The Longman Dictionary of contemporary English defines education as “the process by which your mind develops through learning at school, college or university; the knowledge and skills you gain from being taught.”
Education is critical to the development of countries. Most of the first world countries are technologically advanced, and they owe their breakthrough and successes in the field of science and technology to robust and functional educational systems. Think of Japan and China, USA and Germany – these are developed economies. Their automobile and electrical products find markets in Nigeria and other African countries. They earn much revenue by exporting their products and goods to other countries, which boosts their economies. Their thriving economies are driven by both the implementation of prudent economic policies and technological innovations evolved by their citizens. But technological breakthroughs and inventions are achieved by students where the educational systems are virile and functional.
Here in Nigeria, mechanical engineers can’t repair their cars, not to talk of manufacturing simple tools. The economy is solely based on crude oil revenues. The nation’s inability to diversify the economy is intrinsically linked to its dysfunctional education system. So, what are the problems bedevilling Nigeria’s education system?
First, government’s budgetary allocation to education falls short of the UN stipulation. Due to paucity of funds, lecturers can’t access fund to carry out researches. Educational problems can’t be addressed when there is little money for running the sector. Some state-owned universities are utterly neglected and grossly under-funded. These institutions are better described as “glorified secondary schools”. Are their libraries well-stocked with the most recent books in diverse fields of study? Do they have enough lecture-halls that can hold students during lecture periods? Do they have teaching facilities, instructional materials and equipment for running some science-based courses? These are issues that impede the smooth transmission of knowledge from lecturers to students. Acquisition of knowledge by students can’t take place in schools where there is a dearth of facilities.
Equally, not long ago, teachers and lecturers embarked on industrial action to agitate for either increase in their salary or the implementation of a new salary scale, which led to stoppage of academic activities. As a consequence, the school calendar was altered, and the students stayed longer in schools than stipulated. As a way out, the issues that cause teachers to embrace industrial action instead of using other alternatives to settle their problems with government should be addressed.
But it is an open secret that teachers’ welfare is at the root of the strike actions. So, government and private school owners should not treat teachers’ welfare with levity. Teachers groom our future leaders. A poorly remunerated teacher can’t perform optimally.

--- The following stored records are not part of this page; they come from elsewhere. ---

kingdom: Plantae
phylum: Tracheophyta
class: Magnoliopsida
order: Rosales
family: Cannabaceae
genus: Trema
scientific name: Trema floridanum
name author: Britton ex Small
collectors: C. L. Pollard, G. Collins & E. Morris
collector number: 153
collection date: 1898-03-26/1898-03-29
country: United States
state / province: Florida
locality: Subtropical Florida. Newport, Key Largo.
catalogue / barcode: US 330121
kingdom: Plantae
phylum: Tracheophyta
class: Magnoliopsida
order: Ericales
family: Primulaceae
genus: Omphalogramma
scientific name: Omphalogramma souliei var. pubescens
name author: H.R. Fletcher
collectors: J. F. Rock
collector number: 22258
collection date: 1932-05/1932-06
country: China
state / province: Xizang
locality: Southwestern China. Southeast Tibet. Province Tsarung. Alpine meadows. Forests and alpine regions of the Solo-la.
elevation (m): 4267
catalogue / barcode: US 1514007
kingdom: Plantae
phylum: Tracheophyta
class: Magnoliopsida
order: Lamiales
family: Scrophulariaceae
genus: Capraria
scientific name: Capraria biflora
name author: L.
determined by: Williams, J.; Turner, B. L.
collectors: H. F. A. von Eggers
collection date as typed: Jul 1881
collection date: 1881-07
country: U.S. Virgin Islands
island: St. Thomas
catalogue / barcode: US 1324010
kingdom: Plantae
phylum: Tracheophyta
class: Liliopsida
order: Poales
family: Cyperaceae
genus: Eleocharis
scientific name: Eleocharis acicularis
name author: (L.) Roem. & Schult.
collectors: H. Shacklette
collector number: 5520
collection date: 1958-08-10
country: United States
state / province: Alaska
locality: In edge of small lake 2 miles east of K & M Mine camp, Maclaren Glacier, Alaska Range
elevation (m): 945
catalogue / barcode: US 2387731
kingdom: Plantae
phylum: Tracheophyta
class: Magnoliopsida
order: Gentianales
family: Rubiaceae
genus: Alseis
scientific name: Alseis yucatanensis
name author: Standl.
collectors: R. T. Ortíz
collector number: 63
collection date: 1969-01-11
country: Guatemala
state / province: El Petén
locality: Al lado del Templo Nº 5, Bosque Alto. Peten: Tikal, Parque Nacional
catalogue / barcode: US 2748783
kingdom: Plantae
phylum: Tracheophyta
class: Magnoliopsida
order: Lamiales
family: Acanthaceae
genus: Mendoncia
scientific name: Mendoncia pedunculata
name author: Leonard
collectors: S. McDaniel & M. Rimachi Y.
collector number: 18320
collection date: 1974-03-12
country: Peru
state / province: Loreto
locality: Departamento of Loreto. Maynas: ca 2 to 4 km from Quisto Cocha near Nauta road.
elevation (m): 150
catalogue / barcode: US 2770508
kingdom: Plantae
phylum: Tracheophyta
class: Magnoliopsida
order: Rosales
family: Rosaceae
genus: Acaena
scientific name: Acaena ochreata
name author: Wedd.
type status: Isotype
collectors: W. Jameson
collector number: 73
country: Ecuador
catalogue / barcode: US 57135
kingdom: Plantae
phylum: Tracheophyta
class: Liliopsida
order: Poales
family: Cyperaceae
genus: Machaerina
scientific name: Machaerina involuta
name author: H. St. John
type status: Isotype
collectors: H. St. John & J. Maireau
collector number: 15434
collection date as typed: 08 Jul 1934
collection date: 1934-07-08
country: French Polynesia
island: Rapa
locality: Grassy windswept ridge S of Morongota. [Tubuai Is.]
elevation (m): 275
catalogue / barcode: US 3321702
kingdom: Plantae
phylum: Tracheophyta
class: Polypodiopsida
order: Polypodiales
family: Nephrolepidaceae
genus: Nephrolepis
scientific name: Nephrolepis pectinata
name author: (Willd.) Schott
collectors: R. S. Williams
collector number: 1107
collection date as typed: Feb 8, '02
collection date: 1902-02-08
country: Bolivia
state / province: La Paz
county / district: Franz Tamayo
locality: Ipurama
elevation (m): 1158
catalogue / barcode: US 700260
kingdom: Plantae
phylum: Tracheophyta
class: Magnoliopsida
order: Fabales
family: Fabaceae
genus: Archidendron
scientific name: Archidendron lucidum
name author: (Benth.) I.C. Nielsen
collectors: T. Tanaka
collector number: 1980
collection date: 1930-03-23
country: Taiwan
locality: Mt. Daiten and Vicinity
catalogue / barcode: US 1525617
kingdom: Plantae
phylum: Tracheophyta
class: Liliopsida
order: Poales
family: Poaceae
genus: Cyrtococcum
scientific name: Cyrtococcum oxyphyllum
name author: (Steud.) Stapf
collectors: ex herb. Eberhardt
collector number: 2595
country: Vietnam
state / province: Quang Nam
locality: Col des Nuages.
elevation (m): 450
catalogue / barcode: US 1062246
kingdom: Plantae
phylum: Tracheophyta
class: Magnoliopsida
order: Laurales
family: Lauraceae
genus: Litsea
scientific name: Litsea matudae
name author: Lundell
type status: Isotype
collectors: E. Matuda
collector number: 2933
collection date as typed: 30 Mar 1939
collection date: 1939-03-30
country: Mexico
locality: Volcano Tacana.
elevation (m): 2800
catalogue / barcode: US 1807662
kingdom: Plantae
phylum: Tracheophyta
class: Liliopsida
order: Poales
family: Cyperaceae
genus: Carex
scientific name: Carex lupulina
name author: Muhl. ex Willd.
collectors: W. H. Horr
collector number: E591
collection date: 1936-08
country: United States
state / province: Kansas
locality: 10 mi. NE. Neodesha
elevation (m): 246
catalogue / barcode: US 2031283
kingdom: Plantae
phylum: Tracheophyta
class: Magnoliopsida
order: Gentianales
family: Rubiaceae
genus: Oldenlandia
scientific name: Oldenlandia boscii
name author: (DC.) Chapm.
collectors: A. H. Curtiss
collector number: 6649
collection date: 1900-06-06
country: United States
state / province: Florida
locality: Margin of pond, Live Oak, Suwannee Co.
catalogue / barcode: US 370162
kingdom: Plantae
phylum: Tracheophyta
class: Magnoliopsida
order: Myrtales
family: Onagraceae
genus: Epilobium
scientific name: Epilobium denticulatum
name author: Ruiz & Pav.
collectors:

But while blaming government, teachers also should share in the blame as many of them engage in multifarious unethical and corrupt deeds. In some universities, lecturers trade high grades for sex or money. This is the reason many lazy students graduate with classes of degrees they can’t defend.
Examination malpractice is very rampant in many schools in the country, especially during SSCE, NECO and UTME examinations. At times, some parents even offer school principals monetary inducement to help their children/wards during these exams. Surrogate and mercenary students are smuggled into examination halls to write examinations for the students. This leads to the bastardisation of the educational system. As a result, the grades that show on our certificates do not often mirror our abilities and level of knowledge, for which reason certificates obtained in Nigeria are treated with disdain outside Nigeria.
If government can curb the menace of examination malpractice during internal and external examinations, then those who are not qualified to gain admission into universities will be barred. This measure can reduce the population of cult members in our schools and make our campuses safe and conducive for learning.
As there are students who are not supposed to be in tertiary institutions, so are there teachers who are not worth their onions. In some states of the federation, the methods of recruiting teachers into secondary school are not stringent, transparent, and fair. People who boast of their relationship with political leaders are offered teaching jobs at the expense of better qualified ones. The factors of cronyism, nepotism, and bribery and corruption determine those who will land teaching jobs.
Furthermore, there’s been a proliferation of private schools across the country in recent times. While this in itself is not bad, it is sad that some of these schools are not fit to be called schools. Their owners run them solely as money-making ventures without caring about the quality of education the students receive. These schools lack libraries, science and technology equipment and sports fields. Worse still, some of their teachers are ill-educated and therefore ill-equipped for the task. Certainly, when a blind man leads another blind man, both of them will fall into a pit. Teachers, both in private and government schools, should be re-trained from time to time so that they would gain more knowledge and be able to perform optimally.
Finally, government should step up its regulation of privately-owned schools as this would ensure that only schools that meet the minimum required standards are left to stand.